Deniz Gezmiş, Hüseyin İnan ve Yusuf Aslan’ın 6 Mayıs 1972 yılında idam edilmesi, Sinan Cemgil, Cihan Alptekin ve Ömer Ayna’nın öldürülmesiyle THKO’yu kuran önder grup fiili olarak yok edilmiştir.

THKO için teoriden önce pratik, partiden önce ordu gelmesi sebebiyle ideolojik mirasını içeren kaynak sayısı çok azdır. Bunlar Hüseyin İnan’ın Mamak Cezaevinde kaleme aldığı “Türkiye Devriminin Yolu”, amaçların ve hedeflerin açıklandığı kamu bildirisi ve mahkeme savunmalarından ibarettir.

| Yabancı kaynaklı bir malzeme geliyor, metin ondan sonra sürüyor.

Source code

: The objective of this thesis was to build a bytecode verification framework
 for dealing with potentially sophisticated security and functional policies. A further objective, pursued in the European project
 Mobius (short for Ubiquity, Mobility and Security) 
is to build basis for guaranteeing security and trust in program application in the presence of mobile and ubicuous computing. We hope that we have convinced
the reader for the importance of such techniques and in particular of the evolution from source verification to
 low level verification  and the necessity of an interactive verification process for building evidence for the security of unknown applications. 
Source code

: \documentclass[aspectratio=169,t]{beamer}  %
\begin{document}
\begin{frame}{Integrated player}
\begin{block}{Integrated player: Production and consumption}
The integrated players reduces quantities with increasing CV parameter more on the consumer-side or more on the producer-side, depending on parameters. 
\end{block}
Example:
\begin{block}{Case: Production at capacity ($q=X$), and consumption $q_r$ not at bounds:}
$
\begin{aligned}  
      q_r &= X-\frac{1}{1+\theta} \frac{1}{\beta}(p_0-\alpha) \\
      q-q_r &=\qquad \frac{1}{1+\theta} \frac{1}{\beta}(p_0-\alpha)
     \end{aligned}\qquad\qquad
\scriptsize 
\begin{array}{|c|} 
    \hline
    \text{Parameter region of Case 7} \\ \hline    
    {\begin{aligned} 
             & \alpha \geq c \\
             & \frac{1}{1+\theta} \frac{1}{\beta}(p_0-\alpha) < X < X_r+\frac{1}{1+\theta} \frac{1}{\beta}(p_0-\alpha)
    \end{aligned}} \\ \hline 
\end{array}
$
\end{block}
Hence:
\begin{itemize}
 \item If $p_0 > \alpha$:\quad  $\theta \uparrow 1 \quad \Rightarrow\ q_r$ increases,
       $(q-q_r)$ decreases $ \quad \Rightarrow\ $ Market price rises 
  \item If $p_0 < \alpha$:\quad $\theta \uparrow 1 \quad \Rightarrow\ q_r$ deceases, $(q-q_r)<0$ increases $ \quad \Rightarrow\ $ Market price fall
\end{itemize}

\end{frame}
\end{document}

THKO’nun Türkiye analizi; emperyalizmin hegemonyasında, yarı bağımlı, az gelişmiş, kapitalist bir ekonomiye sahip olduğu şeklindedir. Devrim stratejilerinde sosyalist devrimin ön şartı olarak gördükleri MDD’i benimsemişlerdir. Ancak Milli Demokratik Devrim işçi sınıfı önderliğinde tüm halk katmanları tarafından gerçekleştirilecektir.

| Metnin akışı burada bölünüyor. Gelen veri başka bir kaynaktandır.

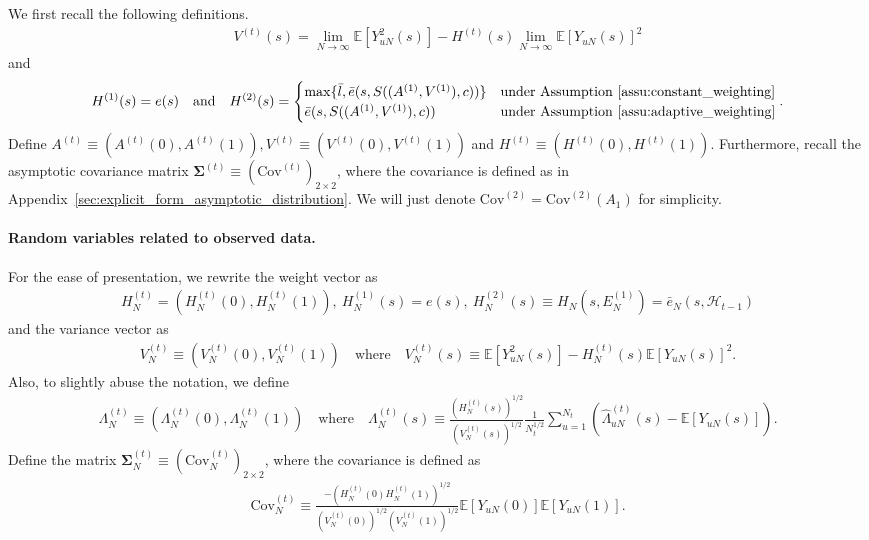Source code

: \documentclass[12pt]{article}
\newcommand{\E}{\mathbb E}								%
\begin{document}
We first recall the following definitions.
\begin{align}\label{eq:V_2_def}
	V^{(t)}(s)= \lim_{N\rightarrow\infty}\E[Y_{uN}^2(s)]-H^{(t)}(s)\lim_{N\rightarrow\infty}\E[Y_{uN}(s)]^2
\end{align}
and 
\small
\begin{align}\label{eq:H_N_def}
	H^{(1)}(s)= e(s)\quad\text{and}\quad H^{(2)}(s)= 
	\begin{cases}
		\max\{\bar l, \bar e(s,S((A^{(1)},V^{(1)}),c))\} & \text{under Assumption \ref{assu:constant_weighting}}\\
		\bar e(s,S((A^{(1)},V^{(1)}),c)) & \text{under Assumption \ref{assu:adaptive_weighting}}
	\end{cases}.
\end{align}
\normalsize 
Define $A^{(t)} \equiv (A^{(t)}(0),A^{(t)}(1)),V^{(t)}\equiv (V^{(t)}(0),V^{(t)}(1))$ and $H^{(t)}\equiv (H^{(t)}(0),H^{(t)}(1))$. Furthermore, recall the asymptotic covariance matrix $\bm \Sigma^{(t)}\equiv (\mathrm{Cov}^{(t)})_{2\times 2}$, where the covariance is defined as in Appendix~\ref{sec:explicit_form_asymptotic_distribution}. We will just denote $\mathrm{Cov}^{(2)}=\mathrm{Cov}^{(2)}(A_1)$ for simplicity.

\paragraph{Random variables related to observed data.}

For the ease of presentation, we rewrite the weight vector as
\begin{align*}
	H_N^{(t)}=(H_N^{(t)}(0),H_N^{(t)}(1)),\ H_N^{(1)}(s)=e(s),\ H_N^{(2)}(s)\equiv H_N(s, E_N^{(1)})=\bar e_N(s,\mathcal{H}_{t-1})
\end{align*}
and the variance vector as
\begin{align*}
	V_{N}^{(t)}\equiv (V_{N}^{(t)}(0),V_{N}^{(t)}(1))\quad\text{where}\quad V_N^{(t)}(s)\equiv \E[Y_{uN}^2(s)]-H_N^{(t)}(s)\E[Y_{uN}(s)]^2.
\end{align*}
Also, to slightly abuse the notation, we define
\begin{align*}
	\Lambda_{N}^{(t)}\equiv (\Lambda_{N}^{(t)}(0),\Lambda_{N}^{(t)}(1))\quad\text{where}\quad\Lambda_N^{(t)}(s)\equiv \frac{(H_N^{(t)}(s))^{1/2}}{(V_{N}^{(t)}(s))^{1/2}}\frac{1}{N_t^{1/2}}\sum_{u=1}^{N_t}(\hat{\Lambda}_{uN}^{(t)}(s)-\E[Y_{uN}(s)]).
\end{align*}
Define the matrix $\bm \Sigma_N^{(t)}\equiv (\mathrm{Cov}_N^{(t)})_{2\times 2}$, where the covariance is defined as
\begin{align}\label{eq:sigma_N_E_1n_def}
	\mathrm{Cov}_N^{(t)}\equiv \frac{-(H_N^{(t)}(0)H_N^{(t)}(1))^{1/2}}{(V_{N}^{(t)}(0))^{1/2}(V_{N}^{(t)}(1))^{1/2}}\E[Y_{uN}(0)]\E[Y_{uN}(1)].
\end{align}
\end{document}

THKO’ya göre devrimin sosyalist değil, Milli Demokratik Devrim olmasının gereği şudur: Bazı sınıflar karakterleri gereği sosyalizme karşıdır ancak MDD saflarında yer alabilirler. Hüseyin İnan MDD ve SD ilişkisini şu sözlerle dile getirmiştir:

“Sosyalist devrime geçiş için ön şart olan MDD’nin tamamlanmasını zorunlu kılan teoriye aşamalı devrim teorisi diyoruz. Diğer devrime geçişi engelleyici tüm zorluklar yıkılmış olacaktır ve mutlaktır. İşte bu anlamda da iki devrim teorisine kesintisiz devrim teorisi diyoruz.” 74

73 K. Yusuf Mengüç: a.g.e., s.56-57

Hüseyin İnan, işçilerin önderliğindeki devrimin temel gücünün köylüler ve halk olacağını, emperyalist denetimin şehirlerde yoğunlaşması nedeniyle mücadelenin kırsalda (köylerde) yapılması gerektiğini belirtmiştir.

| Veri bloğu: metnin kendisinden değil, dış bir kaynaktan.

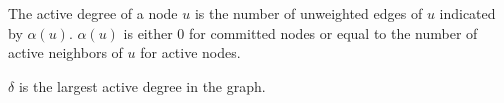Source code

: \begin{ldef}
The active degree of a node $u$ is the number of unweighted edges of $u$ indicated by $\alpha(u)$. $\alpha(u)$ is either 0 for committed nodes or equal to the number of active neighbors of $u$ for active nodes.
\end{ldef}
\begin{ldef}
$\delta$ is the largest active degree in the graph.
\end{ldef}
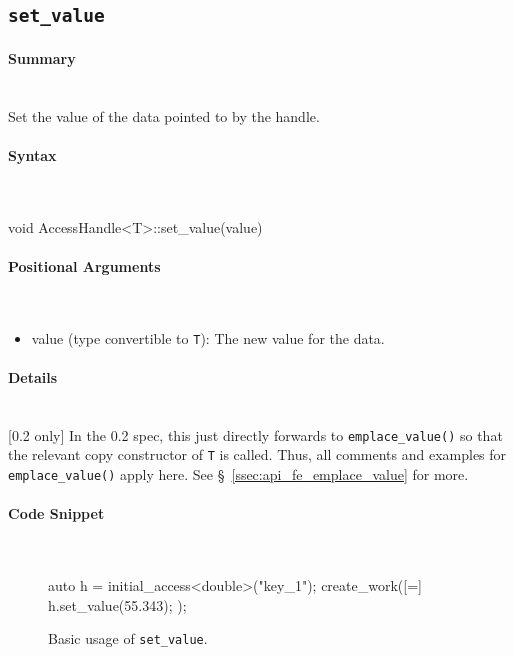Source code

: \subsection{\texttt{set\_value}}

\paragraph{Summary} \mbox{}\\
Set the value of the data pointed to by the handle.

\paragraph{Syntax} \mbox{}\\
\begin{CppCode}
void AccessHandle<T>::set_value(value)
\end{CppCode}

\paragraph{Positional Arguments}\mbox{}\\
\begin{itemize}
  \item value (type convertible to \texttt{T}): The new value for the data.
\end{itemize}

\paragraph{Details}\mbox{}\\
{\color{red}[0.2 only]} In the 0.2 spec, this just directly forwards to
\texttt{emplace\_value()} so that the relevant copy constructor of {\tt T} is
called.  Thus, all comments and examples for \texttt{emplace\_value()} apply
here.  See \S~\ref{ssec:api_fe_emplace_value} for more.


\paragraph{Code Snippet}\mbox{}\\
\begin{figure}[!h]
\begin{CppCodeNumb}
auto h = initial_access<double>("key_1");
create_work([=]{
  h.set_value(55.343);
});
\end{CppCodeNumb}
\label{fig:fe_api_set_value}
\caption{Basic usage of \texttt{set\_value}.}
\end{figure}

THKO’nun, gerilla savaşı ile kırlarda ordu inşa etme, daha sonra bir parti içinde örgütlenme tezine karşılık çağdaşı olan THKP-C partisiz savaşılmayacağını ileri sürmüştür. Bu ayrım iki örgütü birbirinden farklı kılmaktadır. THKO’nun yasadışı mücadeleyi seçmesinin sebebi; Dev-Genç döneminde kendi ifadeleriyle sivil ve resmi faşistlerin şiddetine maruz kalmaları ve yasal mücadele de burjuvazinin önlerini tıkayacağı düşüncesidir.75

2. 7. THKO KÖKENLİ ÖRGÜTLER

THKO önder grubunu kaybettikten sonra ideolojik bir bütünlük sağlayamamış ve iki ana gruba ayrılmışlardır. Bu gruplardan biri daha sonra Türkiye Komünist Emek Partisi adı altında yasadışı bir parti çatısında toplanacak olan Emeğin Birliği’dir. Bu grup Sovyetler Birliği görüşünü benimsemiştir. Diğer grup ise Halkın Kurtuluşu grubudur. Bu grup önceleri Çin kökenli teorileri benimsemiş, daha sonra ise Arnavutluk’un politik şemsiyesi altına girmiştir. Bu gruptan Türkiye Devrimci Komünist Partisi ve Türkiye İhtilalci Komünistler Birliği örgütleri doğmuştur.76

THKO’nun miras olarak fazla belge bırakmayışı, bu örgütleri rehber ideolojiler ve yeni teoriler üretme yoluna itmiştir. Bunu kısmen kendileri çözmüş, kısmen de uluslararası sol hareketlerden ithal ederek çözümleme yoluna gitmişlerdir.